• No results found

Conclusie van het onderzoek

Door mijn eigen ervaringen en gesprekken met familie, vrienden en collega’s is bij mij de belangstelling ontstaan in de voorkeur voor beheersingsstijlen. De beheersingsstijlen worden in iedere organisatie toegepast, maar meer vanuit het perspectief van leidinggevende functies en minder vanuit het perspectief van medewerkers. De hoofdvraag die hier centraal stond luidde als volgt: “Verschillen medewerkers in hun voorkeur voor enabling of coercive beheersing? Zo ja, hoe zijn deze verschillen te verklaren?”. Om de hoofdvraag beantwoord te krijgen zijn op basis van een surveyonderzoek binnen Dutch Flower Group resultaten verzameld.

In het onderzoek wordt coercive of enabling beheersing verklaard. Deze afhankelijke variabele is te verklaren aan de hand van de mate waarop een organisatie is geformaliseerd. De formalisering hangt af van vier kenmerken, namelijk: repair, internal transparency, global transparency en flexibility. De onafhankelijke variabelen task programmability en professionalism verklaren het effect op de voorkeur voor enabling en coercive beheersing De eerstgenoemde variabele task programmability is na factoranalyse uitgesplitst in twee subcategorieën, namelijk task analyzibility en number of exceptions. Naast de onafhankelijke variabelen zijn er tevens control variabelen (geslacht, opleiding, afdeling, dienstjaren en dienstverband) toegevoegd aan het onderzoek waarbij deze een mogelijke verklaring op de voorkeur van medewerkers voor coercive of enabling beheersingsstijl zouden kunnen geven.

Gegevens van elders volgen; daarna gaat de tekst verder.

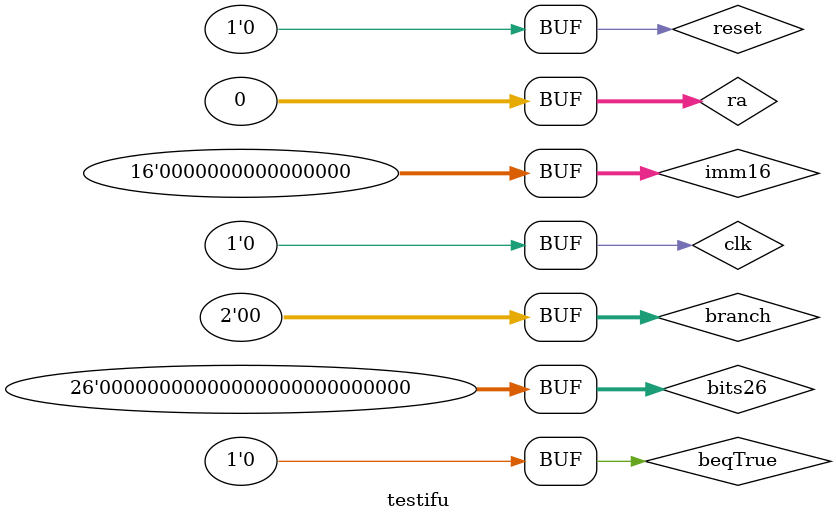
<source format=v>
`timescale 1ns / 1ps


module testifu;

	// Inputs
	reg clk;
	reg reset;
	reg [15:0] imm16;
	reg [25:0] bits26;
	reg [31:0] ra;
	reg [1:0] branch;
	reg beqTrue;

	// Outputs
	wire [31:0] PC;
	wire [31:0] cmd;

	// Instantiate the Unit Under Test (UUT)
	IFU uut (
		.clk(clk), 
		.reset(reset), 
		.imm16(imm16), 
		.bits26(bits26), 
		.ra(ra), 
		.branch(branch), 
		.beqTrue(beqTrue), 
		.PC(PC), 
		.cmd(cmd)
	);

	initial begin
		// Initialize Inputs
		clk = 0;
		reset = 0;
		imm16 = 0;
		bits26 = 0;
		ra = 0;
		branch = 0;
		beqTrue = 0;

		// Wait 100 ns for global reset to finish
		#100;
        
		// Add stimulus here

	end
      
endmodule


</source>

Uit de verkregen resultaten is enerzijds naar voren gekomen dat task analyzibility en number of exceptions geen significante verklaring geven op de voorkeur van medewerkers voor enabling of coercive beheersing. De hypotheses dat een hoge mate van task analyzibility zorgt voor coercive beheersing en een hoge number of exceptions enabling beheersing tot gevolg heeft, zijn in dit onderzoek niet significant verklaard. Dit betekent dat binnen de organisaties van Dutch Flower Group deze variabelen geen invloed hebben op de voorkeur van medewerkers voor beheersingstechnieken. Anderzijds vertoont professionalism een significant positief effect op de voorkeur van medewerkers voor enabling beheersing. Zo zijn medewerkers met een drive om efficiëntie slagen te maken gebaat bij vrijheid en flexibiliteit. Als medewerkers dit niet krijgen dan zal verstoring ontstaan bij de ontwikkeling van een verbeteringsproces.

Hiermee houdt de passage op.